With a throbbing knee and a pounding heart, Tiger Woods made one last improbable escape Monday and won the U.S. Open in a 19-hole playoff over Rocco Mediate, his 14th career major and maybe the most amazing of them all.
One shot behind after a collapse no one saw coming, Woods birdied the 18th hole to force sudden death at Torrey Pines against a 45-year-old with a creaky back who simply wouldn't go away.
But that one extra hole was enough to doom Mediate, trying to become the oldest U.S. Open champion at 45 years, 6 months.
He put his tee shot in the bunker at No. 7, knocked his approach off a cart path and against the bleachers, chipped some 18 feet past the hole and missed the par putt.
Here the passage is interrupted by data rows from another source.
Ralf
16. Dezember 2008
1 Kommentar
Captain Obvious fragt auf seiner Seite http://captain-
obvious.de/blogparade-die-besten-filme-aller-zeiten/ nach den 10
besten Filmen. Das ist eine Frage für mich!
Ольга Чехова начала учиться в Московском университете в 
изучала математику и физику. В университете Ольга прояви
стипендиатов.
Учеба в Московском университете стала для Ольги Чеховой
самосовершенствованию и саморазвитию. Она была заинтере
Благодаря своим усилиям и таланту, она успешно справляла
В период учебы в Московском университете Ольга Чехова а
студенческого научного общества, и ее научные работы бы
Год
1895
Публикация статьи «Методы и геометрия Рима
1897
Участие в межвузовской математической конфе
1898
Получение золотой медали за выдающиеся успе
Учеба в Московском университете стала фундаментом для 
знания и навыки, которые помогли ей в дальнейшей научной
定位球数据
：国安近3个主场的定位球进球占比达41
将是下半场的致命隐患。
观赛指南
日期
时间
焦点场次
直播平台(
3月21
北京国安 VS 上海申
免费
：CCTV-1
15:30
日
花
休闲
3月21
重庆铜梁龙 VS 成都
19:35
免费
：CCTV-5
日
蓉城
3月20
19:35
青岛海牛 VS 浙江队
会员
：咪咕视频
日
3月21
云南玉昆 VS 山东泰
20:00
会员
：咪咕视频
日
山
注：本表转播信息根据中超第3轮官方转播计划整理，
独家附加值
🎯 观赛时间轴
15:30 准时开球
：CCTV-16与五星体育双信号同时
On the verge of one of golf's greatest upsets, Mediate instead became another victim.
Woods, who delivered so many spectacular moments over four days along the Pacific bluffs, only needed a two-putt par at the end to win the U.S. Open for the third time, and the first since it last was held on a public course at Bethpage Black in 2002.
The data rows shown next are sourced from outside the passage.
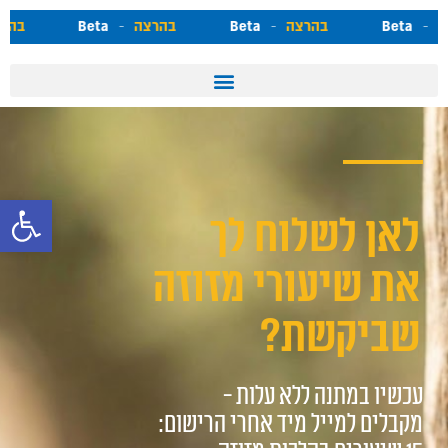
צה
-
Beta
בהרצה
-
Beta
בהרצה
-
Beta
בה
פתח סרגל 
לאן לשלוח לך
את שיעורי מזוזה
שביקשת?
עכשיו במתנה ללא עלות -
מקבלים למייל מיד אחרי הרישום: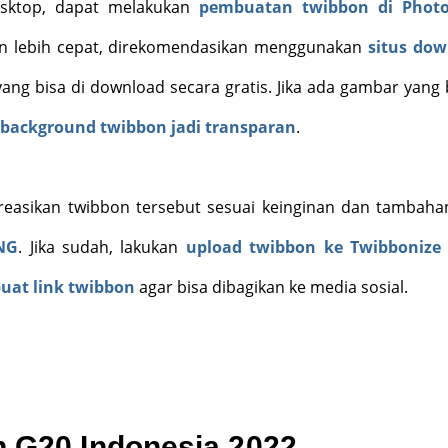
sktop, dapat melakukan
pembuatan twibbon di Phot
ain lebih cepat, direkomendasikan menggunakan
situs do
ang bisa di download secara gratis. Jika ada gambar yang
background twibbon jadi transparan
.
kreasikan twibbon tersebut sesuai keinginan dan tambaha
NG
. Jika sudah, lakukan
upload twibbon ke Twibbonize
at link twibbon
agar bisa dibagikan ke media sosial.
n G20 Indonesia 2022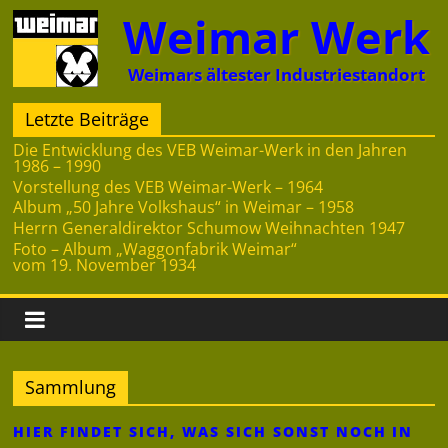
Zum
Weimar Werk
Inhalt
springen
Weimars ältester Industriestandort
Letzte Beiträge
Die Entwicklung des VEB Weimar-Werk in den Jahren
1986 – 1990
Vorstellung des VEB Weimar-Werk – 1964
Album „50 Jahre Volkshaus“ in Weimar – 1958
Herrn Generaldirektor Schumow Weihnachten 1947
Foto – Album „Waggonfabrik Weimar“
vom 19. November 1934
Sammlung
HIER FINDET SICH, WAS SICH SONST NOCH IN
It capped a remarkable week for the world's No. 1 player, who had not played since April 15 surgery on his left knee and looked as though every step was a burden. But the knee held up for 91 holes, and the payoff was worth the pain.
"I'm glad I'm done," Woods said. "I really don't feel like playing anymore. It's sore."
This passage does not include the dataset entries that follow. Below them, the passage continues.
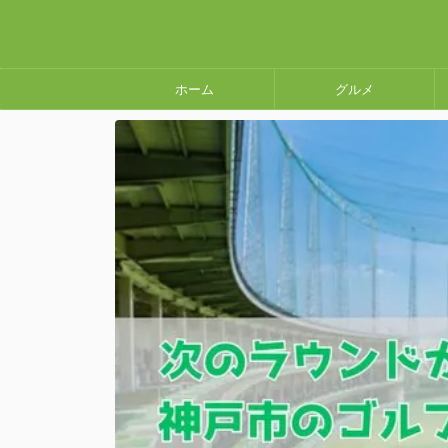
ホーム
グルメ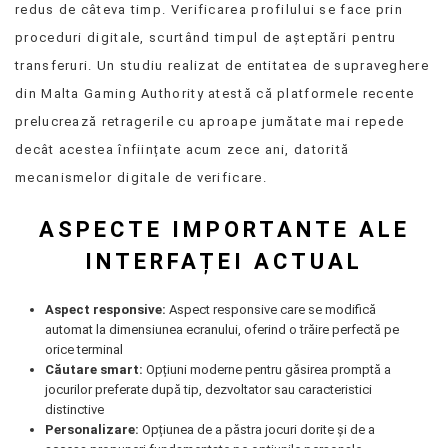
redus de câteva timp. Verificarea profilului se face prin
proceduri digitale, scurtând timpul de așteptări pentru
transferuri. Un studiu realizat de entitatea de supraveghere
din Malta Gaming Authority atestă că platformele recente
prelucrează retragerile cu aproape jumătate mai repede
decât acestea înființate acum zece ani, datorită
mecanismelor digitale de verificare.
ASPECTE IMPORTANTE ALE
INTERFAȚEI ACTUAL
Aspect responsive:
Aspect responsive care se modifică
automat la dimensiunea ecranului, oferind o trăire perfectă pe
orice terminal
Căutare smart:
Opțiuni moderne pentru găsirea promptă a
jocurilor preferate după tip, dezvoltator sau caracteristici
distinctive
Personalizare:
Opțiunea de a păstra jocuri dorite și de a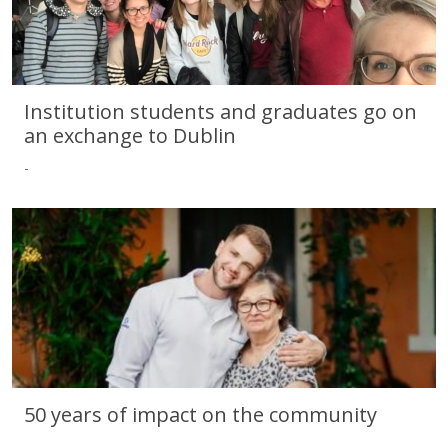
Institution students and graduates go on
an exchange to Dublin
-
Institution students and graduates go on an exchange to Dublin
50 years of impact on the community
-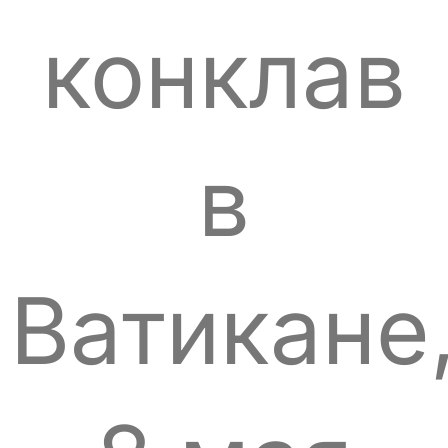
конклав
в
Ватикане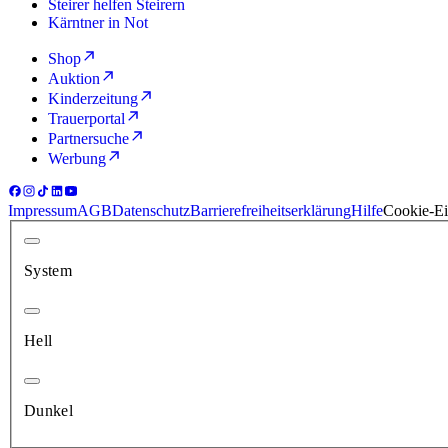
Steirer helfen Steirern
Kärntner in Not
Shop
Auktion
Kinderzeitung
Trauerportal
Partnersuche
Werbung
Impressum
AGB
Datenschutz
Barrierefreiheitserklärung
Hilfe
Cookie-Ei
System
Hell
Dunkel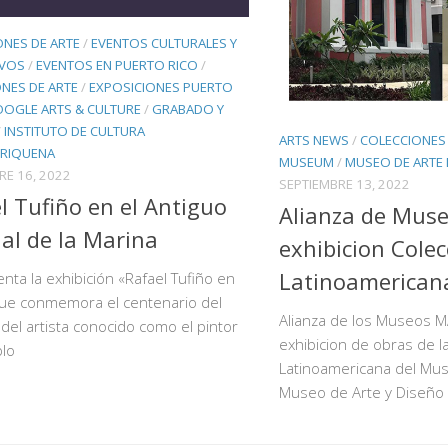
ONES DE ARTE
/
EVENTOS CULTURALES Y
IVOS
/
EVENTOS EN PUERTO RICO
/
ONES DE ARTE
/
EXPOSICIONES PUERTO
OGLE ARTS & CULTURE
/
GRABADO Y
/
INSTITUTO DE CULTURA
ARTS NEWS
/
COLECCIONES 
RIQUENA
MUSEUM
/
MUSEO DE ARTE
E 16, 2022
SEPTIEMBRE 13, 2022
l Tufiño en el Antiguo
Alianza de Mus
al de la Marina
exhibicion Colec
Latinoamerican
nta la exhibición «Rafael Tufiño en
que conmemora el centenario del
Alianza de los Museos M
o del artista conocido como el pintor
exhibicion de obras de l
blo
Latinoamericana del Mu
Museo de Arte y Diseño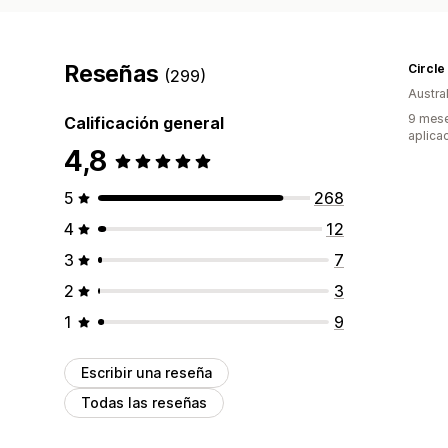
Reseñas
Circle
(299)
Austral
9 mese
Calificación general
aplica
4,8
5
268
4
12
3
7
2
3
1
9
Escribir una reseña
Todas las reseñas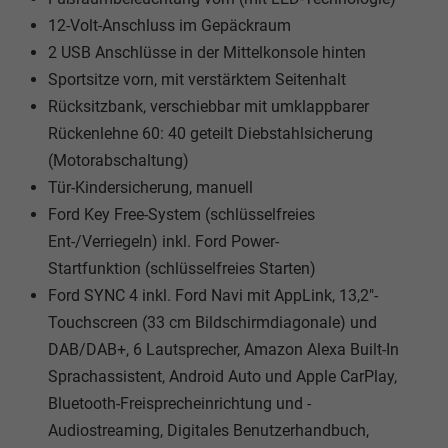
12-Volt-Anschluss im Gepäckraum
2 USB Anschlüsse in der Mittelkonsole hinten
Sportsitze vorn, mit verstärktem Seitenhalt
Rücksitzbank, verschiebbar mit umklappbarer
Rückenlehne 60: 40 geteilt Diebstahlsicherung
(Motorabschaltung)
Tür-Kindersicherung, manuell
Ford Key Free-System (schlüsselfreies
Ent-/Verriegeln) inkl. Ford Power-
Startfunktion (schlüsselfreies Starten)
Ford SYNC 4 inkl. Ford Navi mit AppLink, 13,2"-
Touchscreen (33 cm Bildschirmdiagonale) und
DAB/DAB+, 6 Lautsprecher, Amazon Alexa Built-In
Sprachassistent, Android Auto und Apple CarPlay,
Bluetooth-Freisprecheinrichtung und -
Audiostreaming, Digitales Benutzerhandbuch,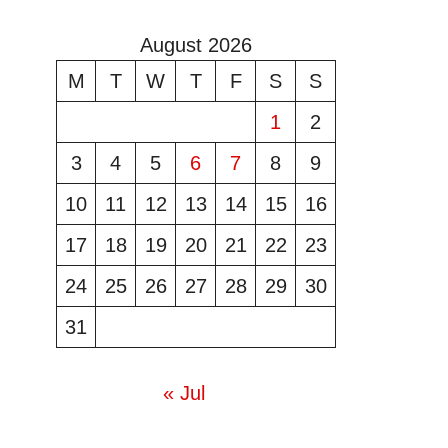
August 2026
M
T
W
T
F
S
S
1
2
3
4
5
6
7
8
9
10
11
12
13
14
15
16
17
18
19
20
21
22
23
24
25
26
27
28
29
30
31
« Jul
Woods joins Jack Nicklaus as the only players to capture the career Grand Slam three times over.
Mediate's odyssey began two weeks ago when he had to survive a sudden-death playoff simply to qualify for this U.S. Open. Even more unlikely was going toe-to-toe with Woods - whom Mediate referred to as a "monster" - and nearly slaying him.
He had a 20-foot birdie putt on the 18th hole to win, but it slid by on the left.
Mediate struggled to keep his emotions after taking bogey on the first extra hole, but he walked off Torrey Pines with 12,000 new friends who crammed both sides of every fairway for a playoff that was tighter than anyone imagined.
"Obviously, I would have loved to win," he said. "I don't know what else to say. They wanted a show, they got one."
Did they ever.
From the opening tee shot Thursday in a light fog known as "June Gloom," this U.S. Open simply shined.
"This is probably the greatest tournament I've ever had," Woods said.
It was filled with some of his greatest moments - a 30 on the back nine Friday to get into the mix, two eagles from a combined 100 feet and a chip-in birdie on Saturday to take the lead, and one of the biggest putts of his career when he holed a 12-foot birdie with the final stroke of regulation to force the playoff.
Then came a playoff in which he built a three-shot lead with eight holes to play, only to find himself trailing four holes later.
Next up for Woods? Even he isn't sure after hobbling around on a knee that clearly hasn't healed.
"I'm going to shut it down for a while," Woods said.